This week has been a real struggle, emotionally, mentally and also physically. My mind, body and soul are just so tired. I’m still struggling with my sleep and as well as yowling cats, a hot room and dealing with the lack of white noise, I now also have a hooting owl to contend with. And all of this is going on whilst my brain is trying to do backflips instead of winding down for sleep. Everything in my life right now has fallen off the wagon in a big way and I’m exhausted.
It’s time to hit the reset button and start to make my way back to where I was before I fell down and start getting back to me. It’s time to try some new things rather than falling back into my old and stuffy routines. This past week has been a week of moping around feeling sorry for myself, and probably eating too much spaghetti. It hasn’t been a place that I’ve enjoyed being in, despite it being wholly necessary. A reminder that yes I am allowed to feel like this, and it’s ok.
So now I need to pick myself back up again, and an early morning ride in the sunshine with a friend and a good gallop to blow the cobwebs away was definitely the push I needed. I don’t think the weather has helped either. The lack of good sunshine and warmth compounding against a depressive episode is never a good combination. I have felt a little trapped at home recently, but with no motivation to go any further than up to the yard to see Skye after work so, this week I’m going to try getting up and going straight outside for a walk. I want to bring some exercise back in again, and perhaps that’s better placed before lunch to get some movement back into my body after a morning sat at my desk.
I must remember to be gentle with myself and take things slowly and softly. Even my Mum has noticed I have been pushing too hard, and her words “you don’t always have to be superwoman, you know” are a stark reminder that perhaps it’s time to ease up a little. But it is oh so difficult and so uncomfortable and perhaps I’ve been doing it so long now that I just don’t know how to stop and just be still anymore. Perhaps that guilt will always be there. Perhaps that feeling of restlessness will persist no matter what I do. But I can learn to live with it, and quietly put it to one side, if only for the briefest of moments to pause and catch my breath.

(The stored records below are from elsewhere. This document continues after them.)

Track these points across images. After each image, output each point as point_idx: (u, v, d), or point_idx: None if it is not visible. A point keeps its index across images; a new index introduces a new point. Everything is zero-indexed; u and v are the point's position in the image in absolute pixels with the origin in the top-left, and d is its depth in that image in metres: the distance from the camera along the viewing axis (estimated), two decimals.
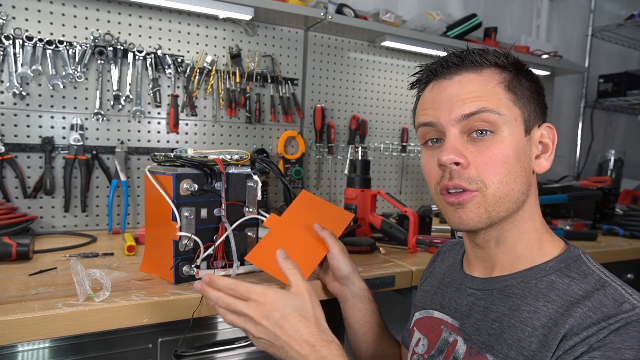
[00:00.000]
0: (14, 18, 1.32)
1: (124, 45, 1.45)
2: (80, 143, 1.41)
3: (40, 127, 1.38)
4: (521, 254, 0.66)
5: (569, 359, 0.54)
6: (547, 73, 2.33)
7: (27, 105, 1.36)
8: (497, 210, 0.62)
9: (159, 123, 1.55)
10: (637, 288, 0.59)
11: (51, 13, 1.37)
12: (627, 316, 0.53)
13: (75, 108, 1.42)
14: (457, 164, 0.62)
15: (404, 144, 2.04)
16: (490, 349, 0.62)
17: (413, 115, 0.73)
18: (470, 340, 0.66)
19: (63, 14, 1.38)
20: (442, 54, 0.68)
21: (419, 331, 0.77)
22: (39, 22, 1.35)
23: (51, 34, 1.37)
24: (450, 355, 0.68)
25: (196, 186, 0.90)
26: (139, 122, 1.52)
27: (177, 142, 1.59)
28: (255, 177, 0.97)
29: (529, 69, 0.68)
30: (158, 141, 1.55)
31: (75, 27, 1.40)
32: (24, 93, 1.33)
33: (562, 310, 0.57)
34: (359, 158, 1.46)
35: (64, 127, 1.41)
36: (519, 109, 0.64)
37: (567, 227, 1.77)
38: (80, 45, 1.39)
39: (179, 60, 1.54)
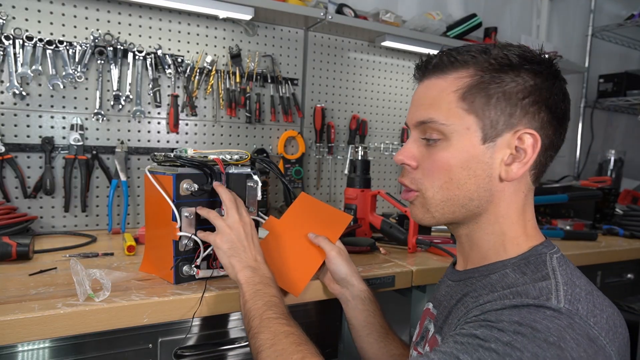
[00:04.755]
0: (14, 18, 1.32)
1: (124, 45, 1.45)
2: (80, 143, 1.41)
3: (40, 127, 1.38)
4: (486, 253, 0.67)
5: (463, 319, 0.57)
6: None
7: (27, 105, 1.36)
8: (440, 212, 0.67)
9: (159, 123, 1.55)
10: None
11: (51, 13, 1.37)
12: (529, 301, 0.53)
13: (75, 108, 1.42)
14: (409, 164, 0.69)
15: (404, 144, 2.04)
16: (440, 331, 0.68)
17: None
18: (436, 325, 0.71)
19: (63, 14, 1.38)
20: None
21: (419, 322, 0.81)
22: (39, 22, 1.35)
23: (51, 34, 1.37)
24: (427, 340, 0.73)
25: (196, 186, 0.90)
26: (139, 122, 1.52)
27: (177, 142, 1.59)
28: (255, 177, 0.97)
29: (527, 68, 0.62)
30: (158, 141, 1.55)
31: (75, 27, 1.40)
32: (24, 93, 1.33)
33: (492, 292, 0.60)
34: (359, 158, 1.46)
35: (64, 127, 1.41)
36: (474, 117, 0.62)
37: (567, 227, 1.77)
38: (80, 45, 1.39)
39: (179, 60, 1.54)
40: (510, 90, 0.62)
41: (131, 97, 1.48)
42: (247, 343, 0.97)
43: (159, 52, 1.50)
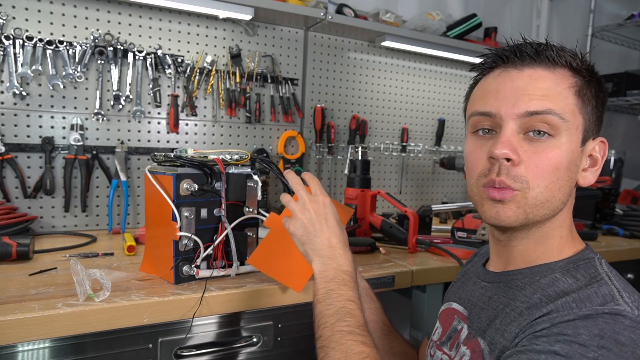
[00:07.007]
0: (14, 18, 1.32)
1: (124, 45, 1.45)
2: (80, 143, 1.41)
3: (40, 127, 1.38)
4: (538, 255, 0.65)
5: (529, 332, 0.55)
6: None
7: (27, 105, 1.36)
8: (535, 213, 0.61)
9: (159, 123, 1.55)
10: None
11: (51, 13, 1.36)
12: (601, 308, 0.51)
13: (75, 108, 1.42)
14: (509, 159, 0.60)
15: (404, 144, 2.04)
16: (482, 334, 0.64)
17: (466, 99, 0.70)
18: (472, 326, 0.68)
19: (63, 14, 1.38)
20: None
21: (439, 321, 0.79)
22: (39, 22, 1.35)
23: (51, 34, 1.37)
24: (456, 340, 0.71)
25: (196, 186, 0.90)
26: (139, 122, 1.52)
27: (177, 142, 1.59)
28: (255, 177, 0.97)
29: (601, 78, 0.65)
30: (158, 141, 1.55)
31: (75, 27, 1.40)
32: (24, 93, 1.33)
33: (550, 299, 0.57)
34: (359, 158, 1.46)
35: (64, 127, 1.41)
36: (582, 118, 0.62)
37: None
38: (80, 45, 1.39)
39: (179, 60, 1.54)
40: (599, 98, 0.63)
41: (131, 97, 1.48)
42: (247, 343, 0.97)
43: (159, 52, 1.50)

Tom will be home soon, 28 days to go. Not that I’m counting. I know that I can hold on for just a little while longer, but during that time I’ll be doing my best to get back to it, back to feeling more like myself. Re-tethering, re-grounding and tending to myself with love and softness. I am not often kind to myself, but it is time that I cared for myself in the ways I care for the people I love the most. It is time that I became one of those people I love the most.
Currently
Reading
I have been enjoying reading in the evenings after dinner and am still slowly making my way through The Wise Man’s Fear. It is taking a long time because I have really been struggling to sit still, always finding other things to do so any time spent reading has been sporadic and short.
Watching
I finished Sweet Magnolias and cried my way through the last few episodes… and now I’m on the hunt for other shows to fall in love with. Please send me your suggestions!
Listening to
(Or at least trying to…) People telling me to slow down. I have also been enjoying listening to the Diary of a CEO.
Loving
Spaghetti. Feeling cosy at home when it’s pouring with rain. Watching the big horse chestnut tree at the end of the garden change so subtly with the seasons. Mars bars. Being a tourist with my parents. Feeling the fog starting to lift when the sun comes out.
So much beauty here. We learn as we push past our limits. Push hard then step back. Know that you are always safe, as long as you are breathing there is more good than bad, or better yet get out of the good and bad and transcend in deep silence. You know deep inside you how to manage and go about your journey. You are committed to superwoman and also to self care and nourishment. You are rebirthing day by day, leveling up in understanding and capability to be & to love.
Thank you for this piece, sharing a slice of your beautiful life 🫶
"Everything in my life right now has fallen off the wagon in a big way and I’m exhausted." Just wanted to say that I'm feeling this in a big way right now too. And I'm just trying to pick myself back up each day and continue on as best I can. 🤍 Thank you for your honest words here.